**WRITTEN INSTRUCTION**. Express as a JSON list of strings, one per line with blank lines omitted, the lines from the one containing "scientific name: Khaya anthotheca" up to and including the one containing "catalogue / barcode: US 2150420".

**EXCERPTED RECORDS**.
━━━━━━━━━━
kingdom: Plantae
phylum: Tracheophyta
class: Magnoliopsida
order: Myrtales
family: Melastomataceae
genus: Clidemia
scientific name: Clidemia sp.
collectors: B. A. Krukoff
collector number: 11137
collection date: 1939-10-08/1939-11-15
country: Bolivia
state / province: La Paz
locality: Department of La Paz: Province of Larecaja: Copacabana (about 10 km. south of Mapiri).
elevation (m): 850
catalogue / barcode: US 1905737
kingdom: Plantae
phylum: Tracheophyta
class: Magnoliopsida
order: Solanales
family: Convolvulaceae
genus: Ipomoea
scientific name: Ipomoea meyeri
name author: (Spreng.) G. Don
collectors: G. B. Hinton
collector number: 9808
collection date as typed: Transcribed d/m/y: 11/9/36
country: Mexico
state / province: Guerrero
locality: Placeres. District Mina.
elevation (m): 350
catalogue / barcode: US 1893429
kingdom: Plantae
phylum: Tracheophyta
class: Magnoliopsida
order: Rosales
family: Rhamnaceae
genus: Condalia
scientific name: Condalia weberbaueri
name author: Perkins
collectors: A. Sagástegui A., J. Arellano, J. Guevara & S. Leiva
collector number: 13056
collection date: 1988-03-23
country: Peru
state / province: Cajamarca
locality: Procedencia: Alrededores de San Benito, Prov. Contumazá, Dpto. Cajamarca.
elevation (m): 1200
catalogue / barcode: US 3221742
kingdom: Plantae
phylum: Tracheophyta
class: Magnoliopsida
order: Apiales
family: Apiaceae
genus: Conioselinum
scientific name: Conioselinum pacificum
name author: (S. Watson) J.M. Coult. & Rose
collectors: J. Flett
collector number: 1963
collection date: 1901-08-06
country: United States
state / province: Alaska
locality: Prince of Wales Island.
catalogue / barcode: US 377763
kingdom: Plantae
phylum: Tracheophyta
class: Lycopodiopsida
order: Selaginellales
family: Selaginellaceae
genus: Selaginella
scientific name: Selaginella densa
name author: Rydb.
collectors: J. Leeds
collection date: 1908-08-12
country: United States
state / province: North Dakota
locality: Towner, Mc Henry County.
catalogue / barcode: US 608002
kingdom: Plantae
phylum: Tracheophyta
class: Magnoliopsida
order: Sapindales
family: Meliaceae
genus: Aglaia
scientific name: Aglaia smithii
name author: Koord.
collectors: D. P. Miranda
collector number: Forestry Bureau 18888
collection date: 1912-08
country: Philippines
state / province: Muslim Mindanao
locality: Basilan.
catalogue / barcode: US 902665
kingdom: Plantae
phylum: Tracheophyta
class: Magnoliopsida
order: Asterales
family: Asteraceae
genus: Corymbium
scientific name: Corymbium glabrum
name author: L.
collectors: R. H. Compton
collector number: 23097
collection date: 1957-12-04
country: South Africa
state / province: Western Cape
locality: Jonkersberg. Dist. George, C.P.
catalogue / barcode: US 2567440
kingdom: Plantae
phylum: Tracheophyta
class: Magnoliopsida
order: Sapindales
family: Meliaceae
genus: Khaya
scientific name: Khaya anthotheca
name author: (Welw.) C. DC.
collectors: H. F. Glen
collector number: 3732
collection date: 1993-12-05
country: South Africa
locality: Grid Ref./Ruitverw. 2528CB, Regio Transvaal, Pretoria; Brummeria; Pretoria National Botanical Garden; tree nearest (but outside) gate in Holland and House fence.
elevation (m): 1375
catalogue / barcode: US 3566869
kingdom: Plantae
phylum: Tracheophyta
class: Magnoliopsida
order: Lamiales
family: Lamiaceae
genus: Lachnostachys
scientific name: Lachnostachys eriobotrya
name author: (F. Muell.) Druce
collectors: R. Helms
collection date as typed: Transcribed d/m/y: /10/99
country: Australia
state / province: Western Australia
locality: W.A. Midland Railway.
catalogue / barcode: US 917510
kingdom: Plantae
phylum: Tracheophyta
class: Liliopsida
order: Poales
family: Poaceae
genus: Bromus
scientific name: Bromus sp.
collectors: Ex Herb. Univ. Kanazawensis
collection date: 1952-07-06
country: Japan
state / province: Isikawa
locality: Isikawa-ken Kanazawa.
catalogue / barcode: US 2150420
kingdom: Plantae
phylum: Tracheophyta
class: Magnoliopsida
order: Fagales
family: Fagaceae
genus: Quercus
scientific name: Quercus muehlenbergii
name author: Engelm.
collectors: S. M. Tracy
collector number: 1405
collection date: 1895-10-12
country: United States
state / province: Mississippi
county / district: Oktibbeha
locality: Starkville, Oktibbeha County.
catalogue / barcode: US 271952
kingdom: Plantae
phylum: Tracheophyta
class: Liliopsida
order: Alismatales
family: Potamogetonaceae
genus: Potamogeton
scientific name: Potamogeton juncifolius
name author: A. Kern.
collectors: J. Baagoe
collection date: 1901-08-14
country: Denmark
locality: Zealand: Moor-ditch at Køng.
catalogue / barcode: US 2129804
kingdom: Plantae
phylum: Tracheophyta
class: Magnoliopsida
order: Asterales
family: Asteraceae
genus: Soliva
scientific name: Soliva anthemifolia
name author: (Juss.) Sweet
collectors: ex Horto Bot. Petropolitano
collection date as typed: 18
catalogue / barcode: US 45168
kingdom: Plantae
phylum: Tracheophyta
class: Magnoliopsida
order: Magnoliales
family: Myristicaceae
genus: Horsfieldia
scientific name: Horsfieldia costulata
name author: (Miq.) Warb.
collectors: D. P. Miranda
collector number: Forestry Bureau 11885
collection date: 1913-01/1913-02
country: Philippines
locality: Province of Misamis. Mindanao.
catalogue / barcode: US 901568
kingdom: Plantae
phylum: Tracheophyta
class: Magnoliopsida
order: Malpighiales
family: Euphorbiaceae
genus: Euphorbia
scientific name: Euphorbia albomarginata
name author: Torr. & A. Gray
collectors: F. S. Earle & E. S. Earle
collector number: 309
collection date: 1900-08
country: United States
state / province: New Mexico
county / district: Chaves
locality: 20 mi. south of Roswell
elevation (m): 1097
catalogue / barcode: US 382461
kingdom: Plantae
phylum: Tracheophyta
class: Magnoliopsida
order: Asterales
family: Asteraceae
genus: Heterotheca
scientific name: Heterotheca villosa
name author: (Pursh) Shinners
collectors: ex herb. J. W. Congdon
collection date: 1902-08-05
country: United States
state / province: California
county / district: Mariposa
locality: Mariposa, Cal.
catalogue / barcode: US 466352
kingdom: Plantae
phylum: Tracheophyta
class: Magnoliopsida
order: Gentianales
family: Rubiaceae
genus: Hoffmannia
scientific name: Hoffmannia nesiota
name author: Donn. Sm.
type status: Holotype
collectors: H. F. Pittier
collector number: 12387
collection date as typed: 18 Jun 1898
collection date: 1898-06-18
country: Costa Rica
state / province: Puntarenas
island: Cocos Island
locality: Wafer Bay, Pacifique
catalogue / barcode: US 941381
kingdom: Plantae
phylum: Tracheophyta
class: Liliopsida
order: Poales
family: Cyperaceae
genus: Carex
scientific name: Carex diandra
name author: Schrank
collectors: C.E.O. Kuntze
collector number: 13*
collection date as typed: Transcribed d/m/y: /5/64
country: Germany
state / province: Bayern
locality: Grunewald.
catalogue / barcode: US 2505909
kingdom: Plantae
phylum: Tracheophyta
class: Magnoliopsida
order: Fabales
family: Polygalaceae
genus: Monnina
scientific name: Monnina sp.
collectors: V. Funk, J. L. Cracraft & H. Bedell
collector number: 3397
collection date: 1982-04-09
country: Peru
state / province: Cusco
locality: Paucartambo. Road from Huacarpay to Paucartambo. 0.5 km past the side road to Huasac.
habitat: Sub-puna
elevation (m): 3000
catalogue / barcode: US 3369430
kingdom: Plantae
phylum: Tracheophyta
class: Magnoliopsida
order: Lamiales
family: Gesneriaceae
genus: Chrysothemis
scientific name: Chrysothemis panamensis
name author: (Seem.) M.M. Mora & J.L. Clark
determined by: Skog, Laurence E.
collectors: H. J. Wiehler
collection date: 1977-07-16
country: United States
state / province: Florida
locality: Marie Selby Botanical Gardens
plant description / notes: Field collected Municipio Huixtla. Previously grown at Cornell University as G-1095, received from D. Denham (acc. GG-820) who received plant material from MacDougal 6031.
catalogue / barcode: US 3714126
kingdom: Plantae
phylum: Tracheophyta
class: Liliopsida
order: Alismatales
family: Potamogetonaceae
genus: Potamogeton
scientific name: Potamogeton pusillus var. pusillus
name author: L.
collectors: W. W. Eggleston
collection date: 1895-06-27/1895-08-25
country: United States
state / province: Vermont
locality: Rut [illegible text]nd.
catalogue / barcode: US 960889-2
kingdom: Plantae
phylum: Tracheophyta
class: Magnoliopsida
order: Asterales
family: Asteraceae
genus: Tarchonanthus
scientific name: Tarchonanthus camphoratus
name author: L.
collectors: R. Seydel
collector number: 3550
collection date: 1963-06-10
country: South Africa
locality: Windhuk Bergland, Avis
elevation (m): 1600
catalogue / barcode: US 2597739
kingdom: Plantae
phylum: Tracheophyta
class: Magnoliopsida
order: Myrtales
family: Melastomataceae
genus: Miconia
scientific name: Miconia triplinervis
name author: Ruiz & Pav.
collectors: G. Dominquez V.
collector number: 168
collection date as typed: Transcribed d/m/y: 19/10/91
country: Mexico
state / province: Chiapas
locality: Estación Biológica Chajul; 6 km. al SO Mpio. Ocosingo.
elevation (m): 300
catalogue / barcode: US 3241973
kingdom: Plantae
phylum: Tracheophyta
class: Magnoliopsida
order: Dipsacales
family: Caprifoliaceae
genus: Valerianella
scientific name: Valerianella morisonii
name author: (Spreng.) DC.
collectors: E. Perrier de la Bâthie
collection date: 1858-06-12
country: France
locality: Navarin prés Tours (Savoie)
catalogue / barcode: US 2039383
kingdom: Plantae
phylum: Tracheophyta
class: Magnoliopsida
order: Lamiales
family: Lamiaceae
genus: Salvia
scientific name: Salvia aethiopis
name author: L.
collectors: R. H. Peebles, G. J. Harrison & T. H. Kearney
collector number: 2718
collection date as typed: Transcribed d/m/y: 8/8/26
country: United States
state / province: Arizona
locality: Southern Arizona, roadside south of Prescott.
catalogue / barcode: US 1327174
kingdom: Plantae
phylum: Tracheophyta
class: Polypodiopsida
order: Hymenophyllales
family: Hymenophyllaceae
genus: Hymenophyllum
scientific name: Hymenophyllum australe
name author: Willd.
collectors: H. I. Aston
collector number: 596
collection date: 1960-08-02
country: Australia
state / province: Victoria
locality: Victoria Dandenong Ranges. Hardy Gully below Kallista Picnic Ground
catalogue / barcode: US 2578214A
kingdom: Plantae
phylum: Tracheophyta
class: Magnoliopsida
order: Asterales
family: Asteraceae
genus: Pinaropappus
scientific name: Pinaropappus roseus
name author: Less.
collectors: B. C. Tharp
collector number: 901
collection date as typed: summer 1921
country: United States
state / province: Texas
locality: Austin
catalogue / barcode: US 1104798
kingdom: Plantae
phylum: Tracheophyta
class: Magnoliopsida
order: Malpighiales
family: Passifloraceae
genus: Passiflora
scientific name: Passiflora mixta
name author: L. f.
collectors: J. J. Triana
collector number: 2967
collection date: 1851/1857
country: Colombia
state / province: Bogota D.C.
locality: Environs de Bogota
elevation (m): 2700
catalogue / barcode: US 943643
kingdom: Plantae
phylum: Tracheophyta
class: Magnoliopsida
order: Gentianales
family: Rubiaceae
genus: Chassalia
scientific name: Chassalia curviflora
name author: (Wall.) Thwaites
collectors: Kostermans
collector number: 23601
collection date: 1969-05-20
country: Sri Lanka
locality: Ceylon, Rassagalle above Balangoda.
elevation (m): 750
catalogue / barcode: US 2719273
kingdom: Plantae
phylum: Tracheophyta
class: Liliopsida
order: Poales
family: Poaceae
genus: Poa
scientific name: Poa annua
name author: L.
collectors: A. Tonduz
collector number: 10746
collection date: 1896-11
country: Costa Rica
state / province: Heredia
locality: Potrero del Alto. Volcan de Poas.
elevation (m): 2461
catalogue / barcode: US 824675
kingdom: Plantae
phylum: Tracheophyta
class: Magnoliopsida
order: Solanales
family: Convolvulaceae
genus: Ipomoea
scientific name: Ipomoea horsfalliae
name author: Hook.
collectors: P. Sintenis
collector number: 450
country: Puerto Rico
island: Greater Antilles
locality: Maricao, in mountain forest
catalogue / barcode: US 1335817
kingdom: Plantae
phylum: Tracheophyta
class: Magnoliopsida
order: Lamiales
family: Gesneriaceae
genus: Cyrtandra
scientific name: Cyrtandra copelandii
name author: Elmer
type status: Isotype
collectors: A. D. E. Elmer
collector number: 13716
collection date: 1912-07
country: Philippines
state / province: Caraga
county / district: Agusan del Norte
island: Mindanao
━━━━━━━━━━
**REPLY**.
[
  "scientific name: Khaya anthotheca",
  "name author: (Welw.) C. DC.",
  "collectors: H. F. Glen",
  "collector number: 3732",
  "collection date: 1993-12-05",
  "country: South Africa",
  "locality: Grid Ref./Ruitverw. 2528CB, Regio Transvaal, Pretoria; Brummeria; Pretoria National Botanical Garden; tree nearest (but outside) gate in Holland and House fence.",
  "elevation (m): 1375",
  "catalogue / barcode: US 3566869",
  "kingdom: Plantae",
  "phylum: Tracheophyta",
  "class: Magnoliopsida",
  "order: Lamiales",
  "family: Lamiaceae",
  "genus: Lachnostachys",
  "scientific name: Lachnostachys eriobotrya",
  "name author: (F. Muell.) Druce",
  "collectors: R. Helms",
  "collection date as typed: Transcribed d/m/y: /10/99",
  "country: Australia",
  "state / province: Western Australia",
  "locality: W.A. Midland Railway.",
  "catalogue / barcode: US 917510",
  "kingdom: Plantae",
  "phylum: Tracheophyta",
  "class: Liliopsida",
  "order: Poales",
  "family: Poaceae",
  "genus: Bromus",
  "scientific name: Bromus sp.",
  "collectors: Ex Herb. Univ. Kanazawensis",
  "collection date: 1952-07-06",
  "country: Japan",
  "state / province: Isikawa",
  "locality: Isikawa-ken Kanazawa.",
  "catalogue / barcode: US 2150420"
]